> [Task brief] Please write out exactly the lines from the one with "نورپردازی RGB فوق‌العاده" through the end of the data below, both ends included, and omit any pictures.

*** Records shown ***

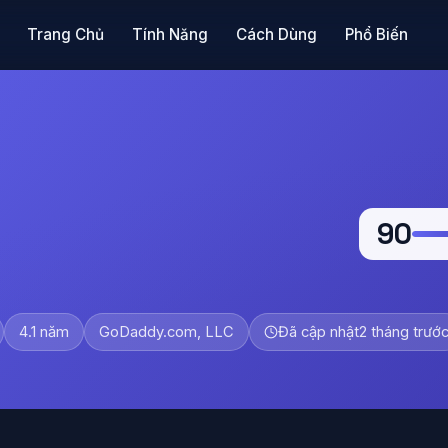
Trang Chủ
Tính Năng
Cách Dùng
Phổ Biến
90
4.1 năm
GoDaddy.com, LLC
Đã cập nhật
2 tháng trướ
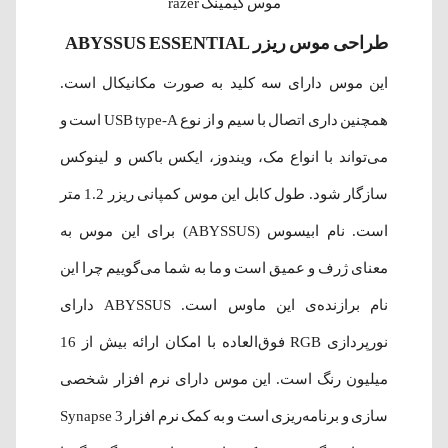
موس گیمینگ razer
طراحی موس ریزر ABYSSUS ESSENTIAL
این موس دارای سه کلید به صورت مکانیکال است.
همچنین داری اتصال با سیم و از نوع USB type-A است و
می‌تواند با انواع مک، ویندوز، ایکس باکس و لینوکس
سازگار شود. طول کابل این موس کمپانی ریزر 1.2 متر
است. نام ابیسوس (ABYSSUS) برای این موس به
معنای ژرف و عمیق است و ما به شما می‌گوییم چرا این
نام برازنده‌ی این ماوس است. ABYSSUS دارای
نورپردازی RGB فوق‌العاده با امکان ارائه بیش از 16
میلیون رنگ است. این موس دارای نرم افزار شخصی
سازی و برنامه‌ریزی است و به کمک نرم افزار Synapse 3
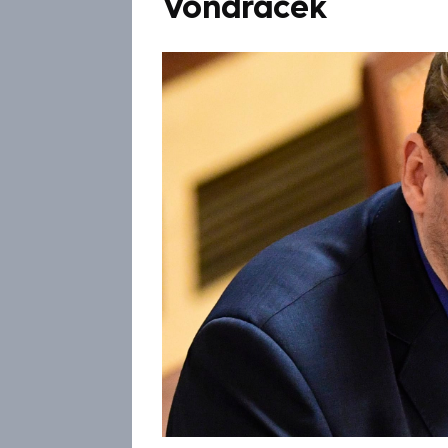
Vondráček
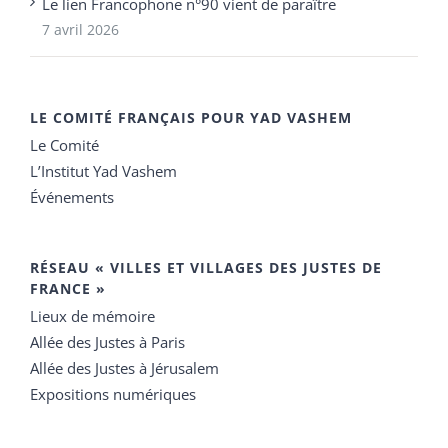
Le lien Francophone n°90 vient de paraître
7 avril 2026
LE COMITÉ FRANÇAIS POUR YAD VASHEM
Le Comité
L’Institut Yad Vashem
Événements
RÉSEAU « VILLES ET VILLAGES DES JUSTES DE
FRANCE »
Lieux de mémoire
Allée des Justes à Paris
Allée des Justes à Jérusalem
Expositions numériques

*** End of Records shown ***

> [The completed task]
نورپردازی RGB فوق‌العاده با امکان ارائه بیش از 16
میلیون رنگ است. این موس دارای نرم افزار شخصی
سازی و برنامه‌ریزی است و به کمک نرم افزار Synapse 3
Vondráček
Le lien Francophone n°90 vient de paraître
7 avril 2026
LE COMITÉ FRANÇAIS POUR YAD VASHEM
Le Comité
L’Institut Yad Vashem
Événements
RÉSEAU « VILLES ET VILLAGES DES JUSTES DE
FRANCE »
Lieux de mémoire
Allée des Justes à Paris
Allée des Justes à Jérusalem
Expositions numériques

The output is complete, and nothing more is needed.